Gender gap still wide in Russian politics

Valentina Matviyenko file photo

(Russia Beyond the Headlines – rbth.ru – Yaroslava Kiryukhina, RBTH – September 11, 2013)

Women are poorly represented in politics in Russia, although a handful of women politicans have reached key positions.

Russia is known for being a patriarchal country, but despite considerable barriers, some women leaders have managed to reach high levels in the political hierarchy.

Women make up only 13 percent of deputies in the Russian State Duma (61 seats out of 450, following the 2012 national elections), and at the federal level, their representation is even lower – at 6 percent.

In 2012, according to the Inter-Parliamentary Union (IPU), Russian was ranked 96 – as one of the bottom countries in terms of women’s participation in politics and decision-making processes, along with Somalia and Swaziland – with only 13 female senators out of a total of 163.

As well as being limited in number, Russia’s women politicians aren’t portrayed as having a lot of influence, and none of them were listed in the Forbes’ ranking of “the world’s most powerful women”.

Olga Kryshtanovskaya, an expert on the Russian political elite and member of Putin’s United Russia Party, says that the patriarchal nature of Russian society is to blame for the low levels of women’s political participation. She says that some high-profile male politicians have only “let in” women politicians who don’t have their own opinions, look good and are essentially puppets.

However, Kryshtanovskaya believes that strong and independently-minded women-leaders are starting to emerge in Russia. And one recent example is Elvira Nabiulina, Russia’s former Minister for Economics, who, this year, was hand picked by President Vladimir Putin to lead Russia’s Central Bank. Nabiulina is the first woman to head a Group of Eight monetary authority.

The Russian Federation has never been ruled by a female prime minister or president, but it’s not out of the question, according to Kryshtanovskaya, who thinks that Valentina Matvienko, may be a contender. The former governor of Russia’s “second capital” St. Petersburg, Matvienko now chairs the Federation Council ­ the upper house of the Russian Parliament, having become the third highest-ranking politician in the country, after Putin and Prime Minister Dmitry Medvedev. Matvienko is known for her no-nonsense management style and her loyalty to the Kremlin.

Despite being a prominent supporter of Putin and working in his election campaign in 2012, Kryshtanovskaya says, albeit with a smile, that Putin has sexist attitudes and “is inclined to think a woman’s place is in the kitchen”.

According to a 2011 poll from VTSIOM (the All-Russian Centre for the Study of Public Opinion), 14 percent of respondents thought that Russia has too many female politicians, 37 percent thought that their number should be increased, while 33 percent thought the number should stay the same. Half of the respondents supported the idea of quotas for women politicians, and only 5 percent strongly opposed the idea.
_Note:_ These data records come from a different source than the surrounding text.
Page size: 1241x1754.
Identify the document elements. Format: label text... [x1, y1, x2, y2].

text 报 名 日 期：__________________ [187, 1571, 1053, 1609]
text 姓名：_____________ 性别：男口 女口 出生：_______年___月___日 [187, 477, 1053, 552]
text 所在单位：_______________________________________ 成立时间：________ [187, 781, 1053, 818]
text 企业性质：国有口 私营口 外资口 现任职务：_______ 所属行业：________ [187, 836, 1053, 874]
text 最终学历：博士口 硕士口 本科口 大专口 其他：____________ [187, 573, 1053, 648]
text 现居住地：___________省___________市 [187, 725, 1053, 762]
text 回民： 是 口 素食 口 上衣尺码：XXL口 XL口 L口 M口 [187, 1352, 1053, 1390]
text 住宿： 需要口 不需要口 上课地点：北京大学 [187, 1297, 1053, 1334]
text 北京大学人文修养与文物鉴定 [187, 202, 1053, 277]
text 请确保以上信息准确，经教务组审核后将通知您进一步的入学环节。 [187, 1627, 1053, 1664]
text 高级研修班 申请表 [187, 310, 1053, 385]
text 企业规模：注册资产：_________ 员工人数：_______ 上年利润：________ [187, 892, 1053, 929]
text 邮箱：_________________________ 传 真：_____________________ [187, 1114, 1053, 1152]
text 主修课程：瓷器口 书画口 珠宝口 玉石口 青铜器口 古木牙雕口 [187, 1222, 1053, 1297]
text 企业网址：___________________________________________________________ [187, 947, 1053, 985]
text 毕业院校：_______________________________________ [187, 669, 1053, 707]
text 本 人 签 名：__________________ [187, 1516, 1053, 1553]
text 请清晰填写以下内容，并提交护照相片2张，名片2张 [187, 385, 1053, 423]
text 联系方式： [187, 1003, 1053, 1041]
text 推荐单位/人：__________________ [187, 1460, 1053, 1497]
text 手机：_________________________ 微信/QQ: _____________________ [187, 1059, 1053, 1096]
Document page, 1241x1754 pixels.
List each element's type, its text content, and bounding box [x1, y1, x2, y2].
Currently Russia doesn’t have any prominent political parties which support the rights of women. Following the collapse of the USSR, the Women of Russia Party emerged, and – initially – had some electoral success. The conservative and essentially communist group, which positioned itself as promoting the interests of women and children, won 8.1 percent of the vote and 23 seats in the 1993 elections. However, the party is no longer a force in Russian politics and it hasn’t changed its political platform in a decade.

Last year, however, the Russian Justice Ministry registered the new For Women of Russia Party, which positions itself as non-feminist but promoting equal gender participation. The party has around 100,000 members and promotes the “restoration of family values”.

The Western feminist movement bypassed Soviet women and after the fall of Communism, feminism didn’t get a good rap in Russia and has remained a fringe movement.

There have, however, been calls for the implementation of quotas for women politicians and Deputy Elena Mizulina is one prominent MP who promotes the idea.

Kryshtanovskaya, however, doesn’t believe in preferential policies for women. She says it should be equal for all, and adds somewhat ironically: “Russian men are dying out at rapid pace.” And she has a point: there are 10 million more women (76,275) than men (65,639) in Russia, and the death-rate in 2010 was 8707 women and 17,787 men per 100,000 citizens – according to VTSIOM.

In 2011, Russia’s then Minister for Health, Tatyana Golikova, announced at a meeting with the UN High Commissioner Navanethem Pillay that Russia was preparing a gender-equality bill. “Russia doesn’t have any gender-equality legislation to and, as yet, we don’t have any real mechanisms to eliminate gender discrimination,” she said.

However, the adoption of the bill was put on hold, and when a similar bill was approved by the State Duma in 2003, it was later blocked by the executive government.

Women politicians in Russia, as in many countries, are subject to sexist coverage in the mainstream media and blogsphere. Undermining them by ridiculing or unduly focusing on their appearance and making allegations about their sexual relations with male politicians is common. In Russia, this has seriously undermined the credibility of those targetted.